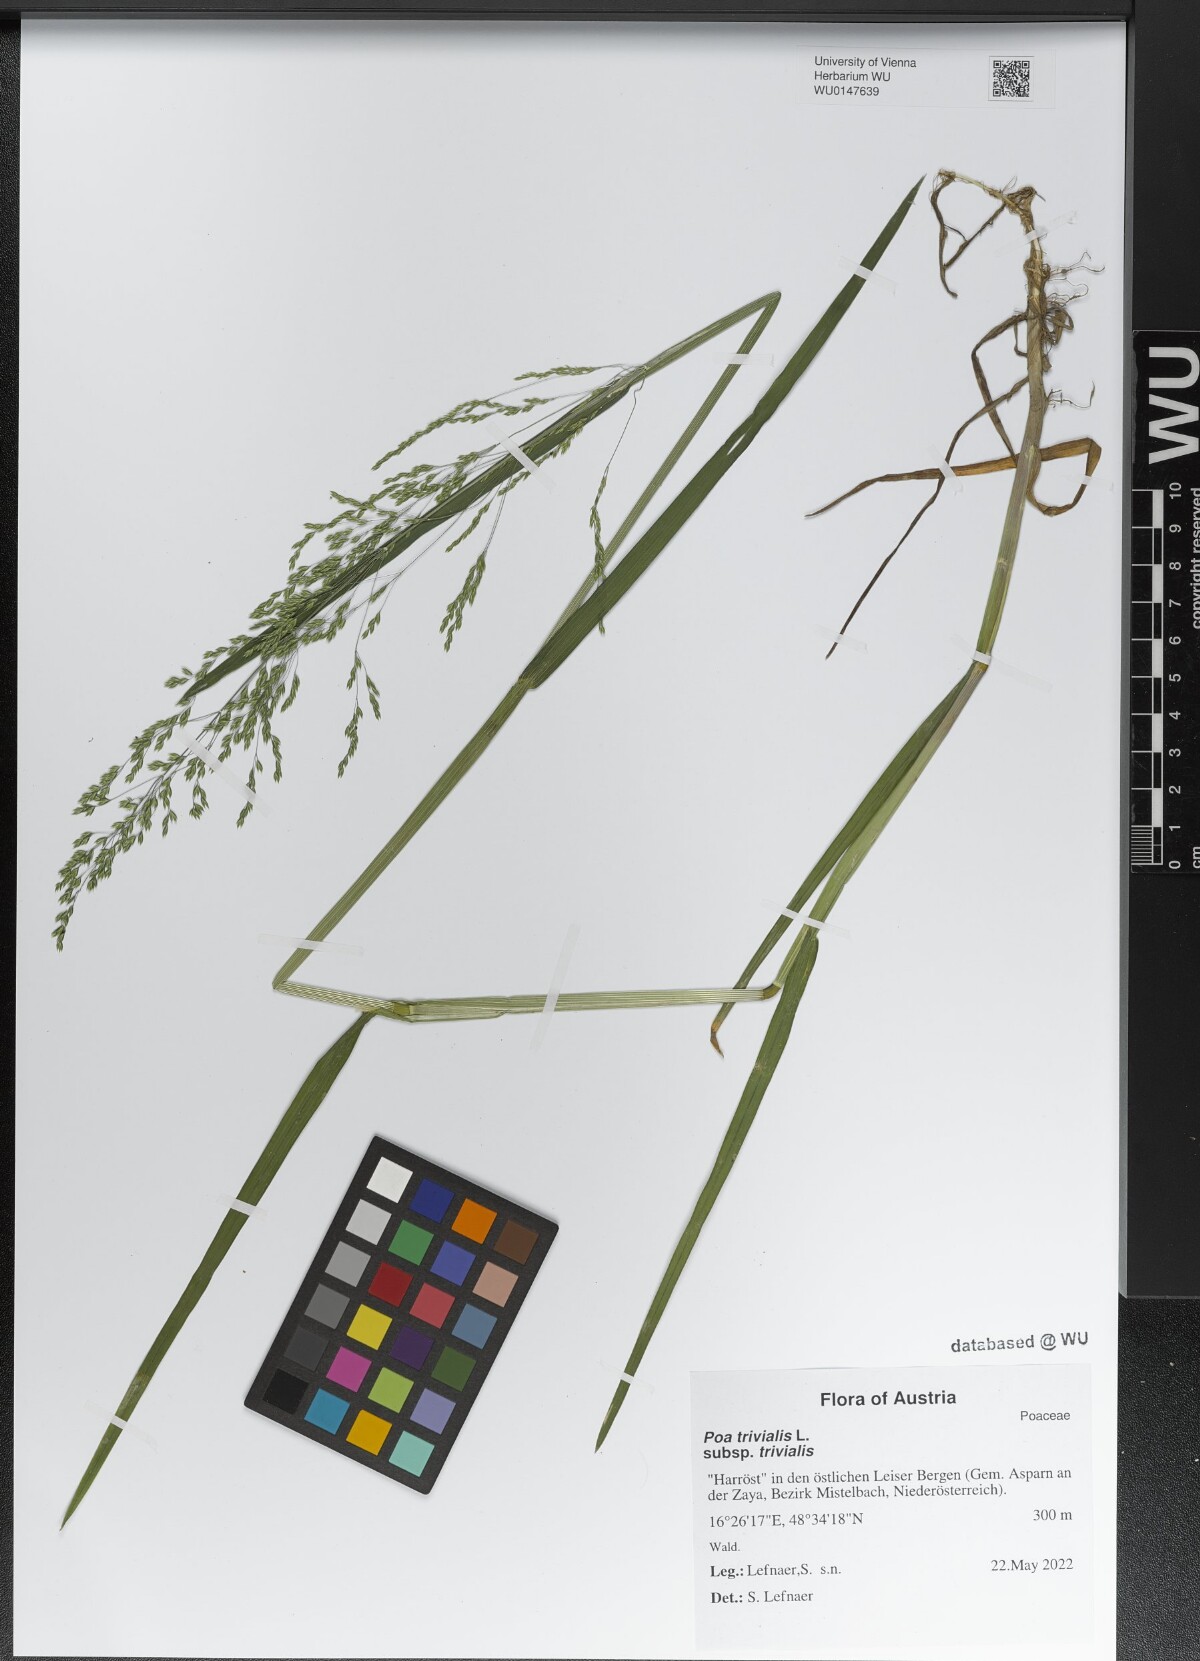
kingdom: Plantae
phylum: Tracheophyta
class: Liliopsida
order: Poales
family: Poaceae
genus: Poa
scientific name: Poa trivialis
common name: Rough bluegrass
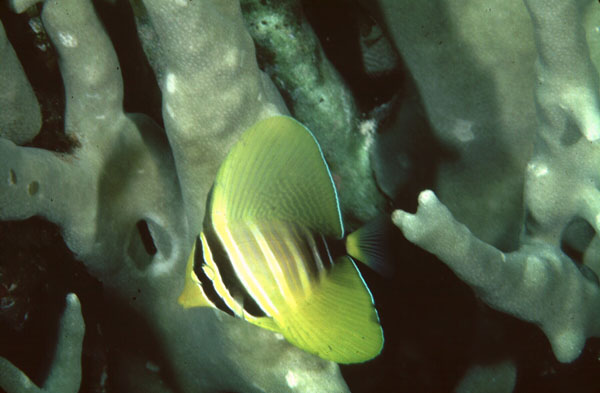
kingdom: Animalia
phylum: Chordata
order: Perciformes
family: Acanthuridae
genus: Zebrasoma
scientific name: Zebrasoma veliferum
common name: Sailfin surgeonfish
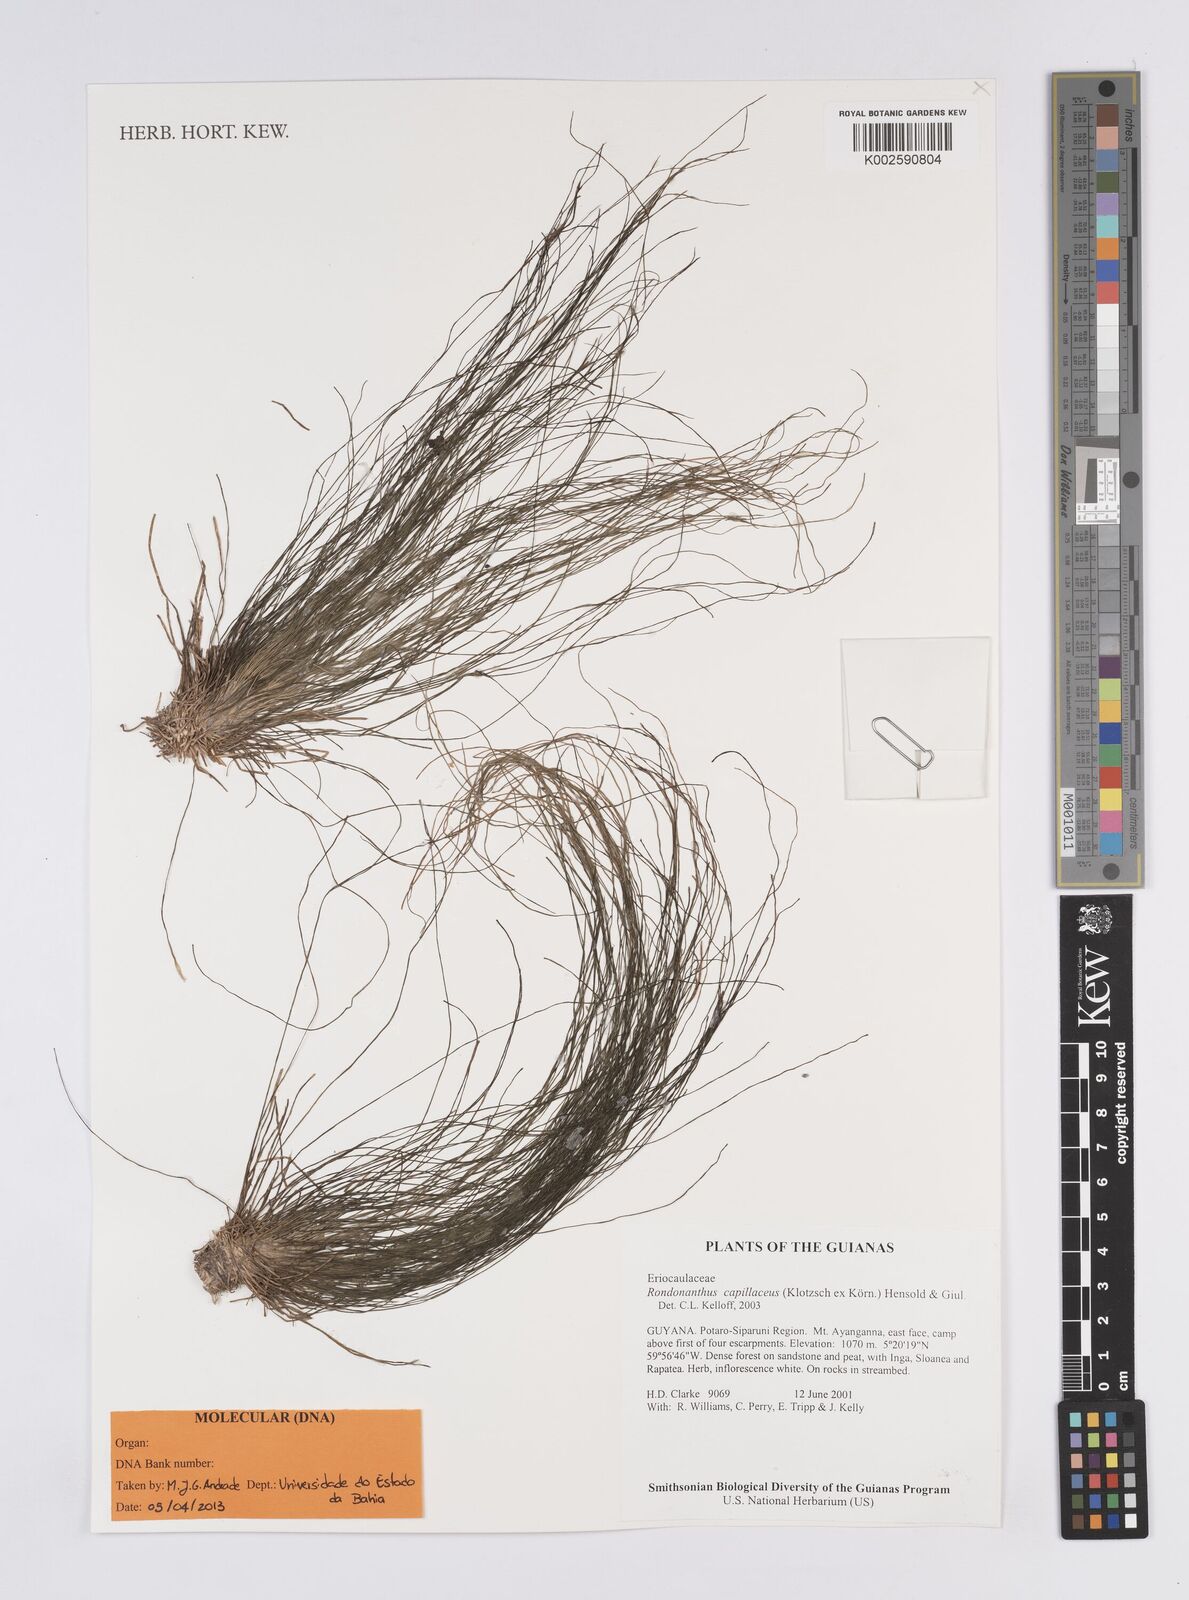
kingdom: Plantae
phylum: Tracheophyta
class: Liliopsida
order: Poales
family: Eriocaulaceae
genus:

▶ **The request**:
Can you put every line of the rows above into a Markdown table with the columns Number and Line, numbering the lines in order and skipping any blank ones? Leave the pictures out of your answer.

▶ **Exercise output**:
| Number | Line |
|---|---|
| 1 | kingdom: Plantae |
| 2 | phylum: Tracheophyta |
| 3 | class: Liliopsida |
| 4 | order: Poales |
| 5 | family: Poaceae |
| 6 | genus: Poa |
| 7 | scientific name: Poa trivialis |
| 8 | common name: Rough bluegrass |
| 9 | kingdom: Animalia |
| 10 | phylum: Chordata |
| 11 | order: Perciformes |
| 12 | family: Acanthuridae |
| 13 | genus: Zebrasoma |
| 14 | scientific name: Zebrasoma veliferum |
| 15 | common name: Sailfin surgeonfish |
| 16 | kingdom: Plantae |
| 17 | phylum: Tracheophyta |
| 18 | class: Liliopsida |
| 19 | order: Poales |
| 20 | family: Eriocaulaceae |
| 21 | genus: |